Professional errors are unavoidable, particularly in high-stakes, high-pressure environments such as hospitals. When caretakers are emotionally affected by their own mistakes, the results can be devastating on a personal level. But these ”second victims” also lead to increased costs in the healthcare sector.
Hospitals are stressful places, and caretakers are commonly expected to make difficult calls, often based on little but their hard-won experience and threadbare information, in critical moments. Should something go wrong, the consequences of their decisions in these moments can weigh on them for years – causing self-blame, stress disorders, depression, sometimes even suicide. They become victims themselves.
As a result, affected caretakers often require care of their own, and may be forced to take extended time off. Readers of this blog may be familiar with our views on the issue of second victims. We have a moral responsibility to care for those who care for others, and easing the plight of second victims is a worthy cause in and of itself.
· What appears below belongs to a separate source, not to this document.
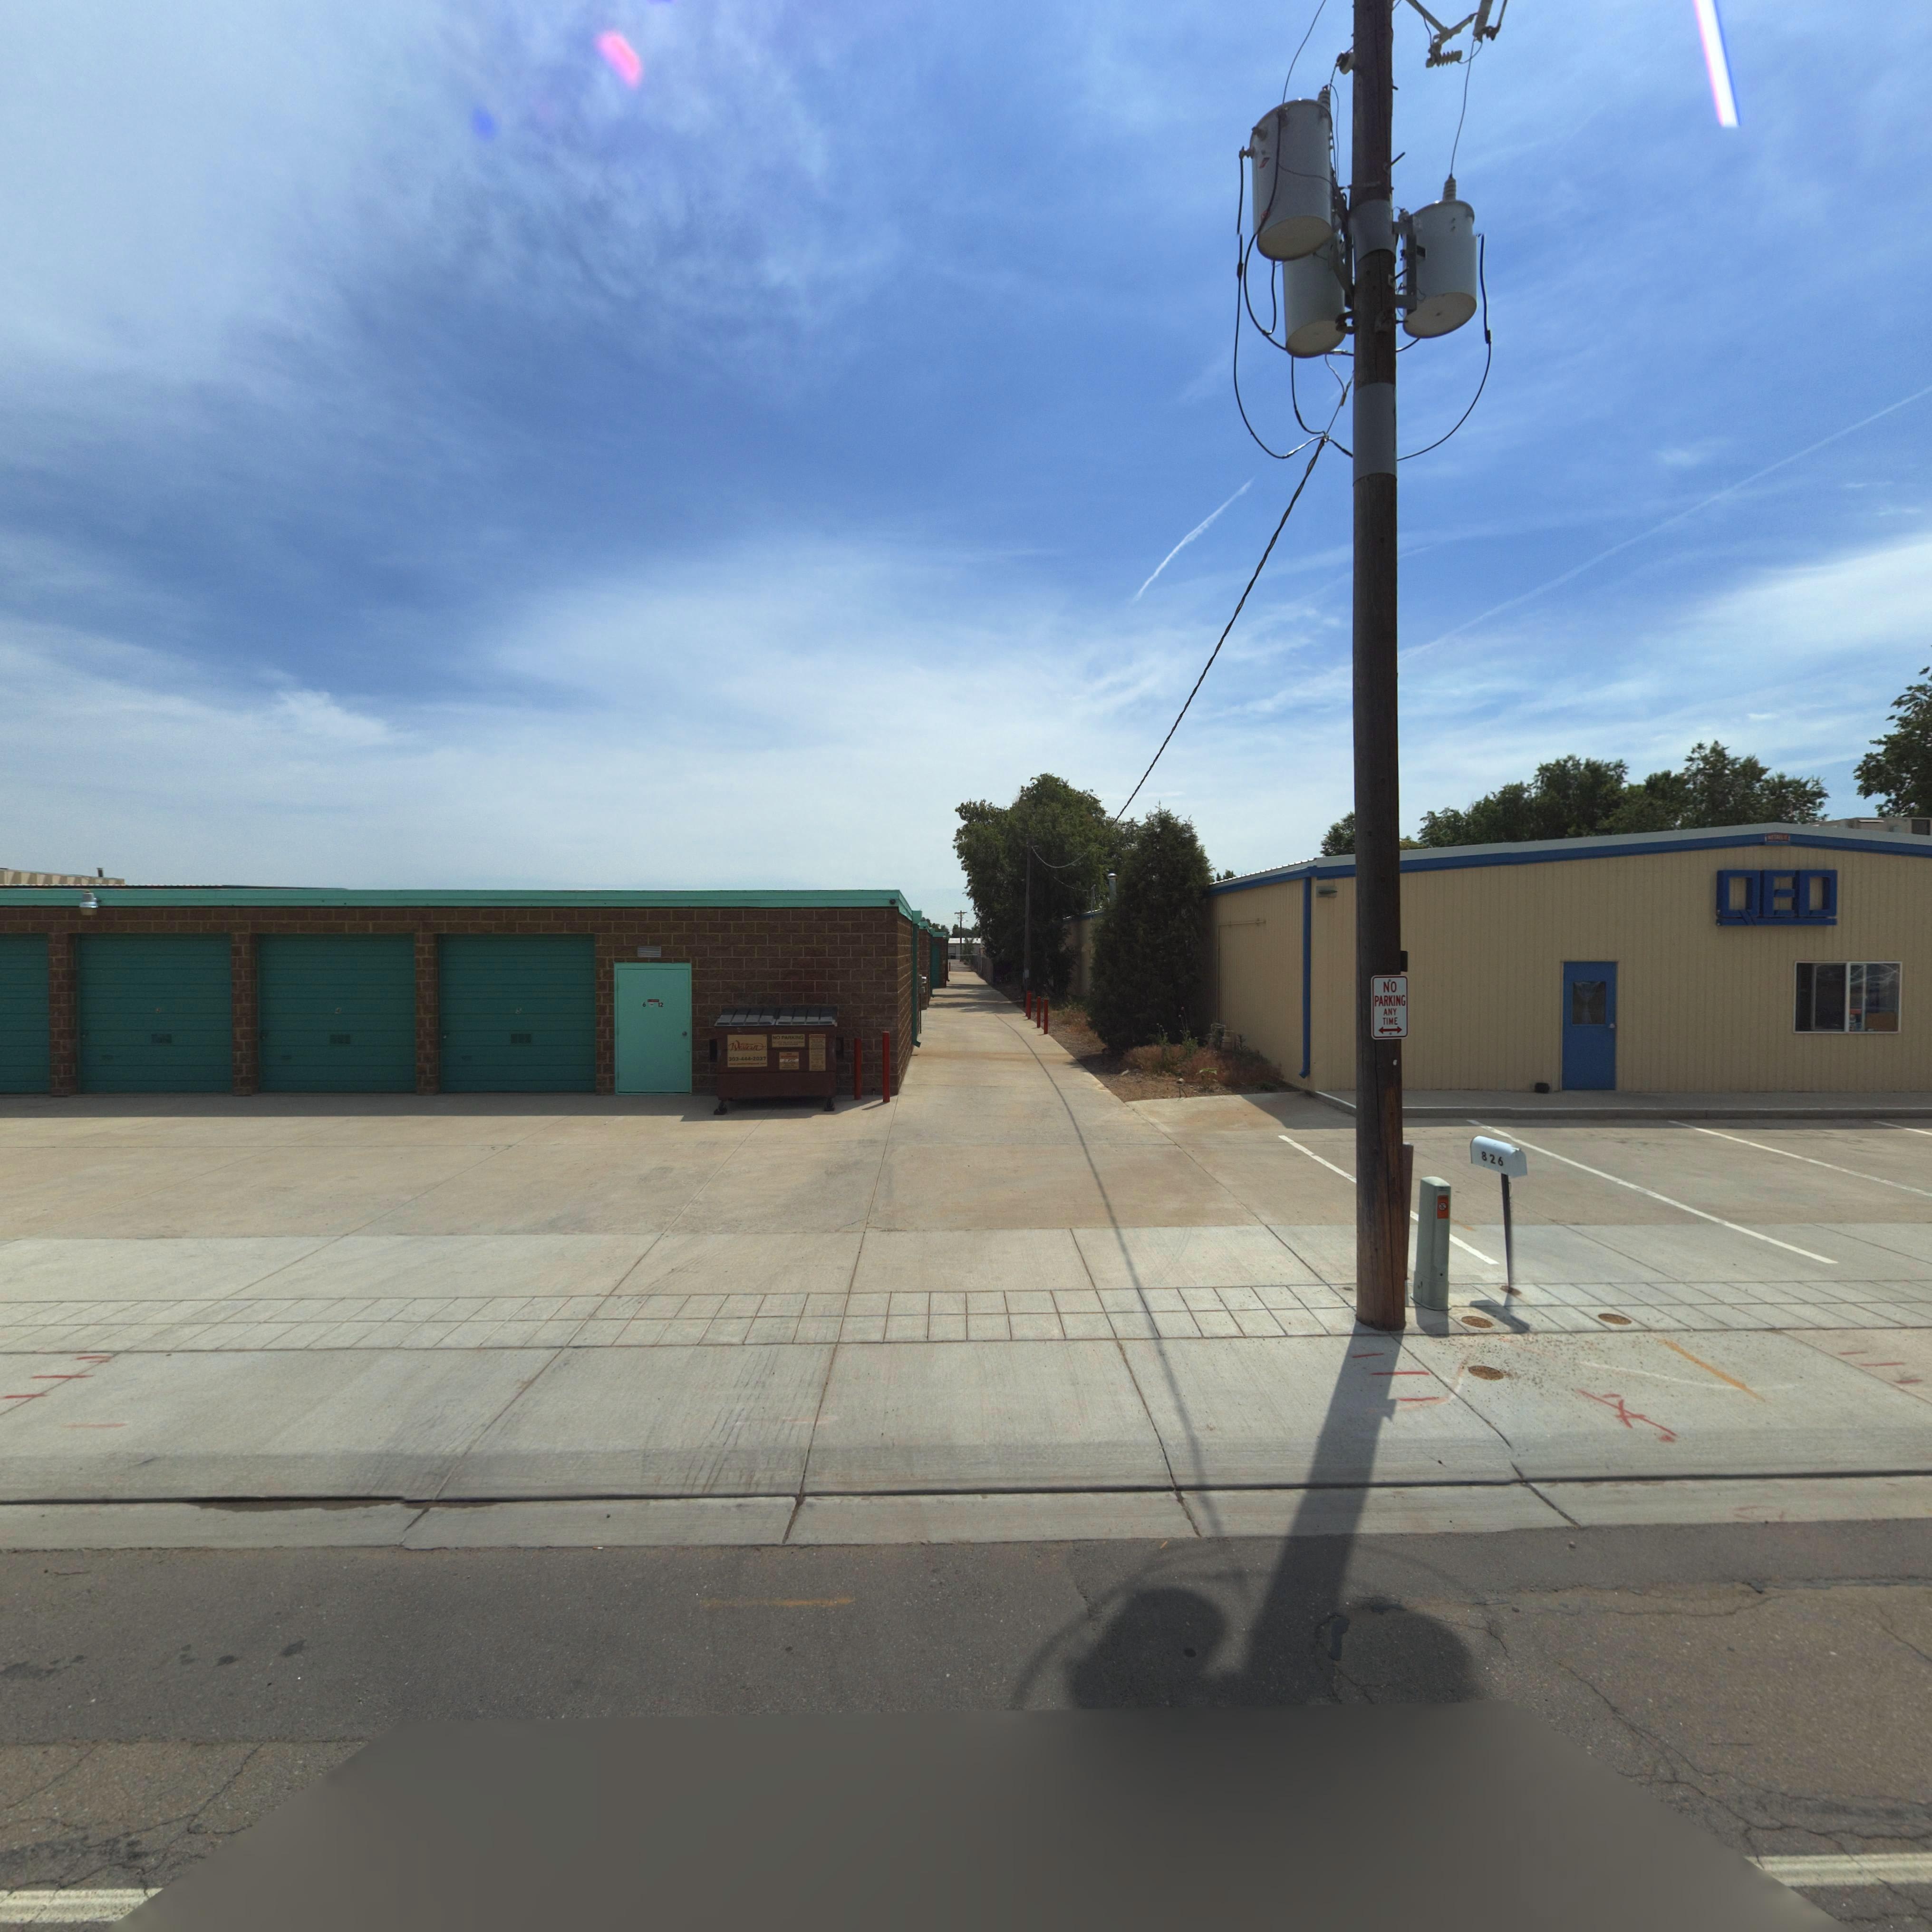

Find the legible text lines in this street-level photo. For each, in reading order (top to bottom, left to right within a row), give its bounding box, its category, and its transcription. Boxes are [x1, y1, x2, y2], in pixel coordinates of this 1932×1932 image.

Not just the right thing do However, there is another aspect to consider: economics. Medical errors cost healthcare services billions of dollars in the US alone each year. By failing to address the issue of second victims through more rigorous error minimization procedures, the healthcare system is effectively leaving money on the ground.
What’s more, the same solutions that minimize second victims will also reduce the number of first victims and improve general medical precision, saving even more money in the medium and long term. A single set of measures can make:
patients healthier and safer
caretakers more confident and effective
hospitals less costly and stressful
That is why combatting first and second victimization is not simply the right thing to do: it is the rational and cost-efficient thing as well. Concerted efforts to reduce medical errors, and thereby both first- and second victims, is a case of that rarest of choices in healthcare management: a win-win situation.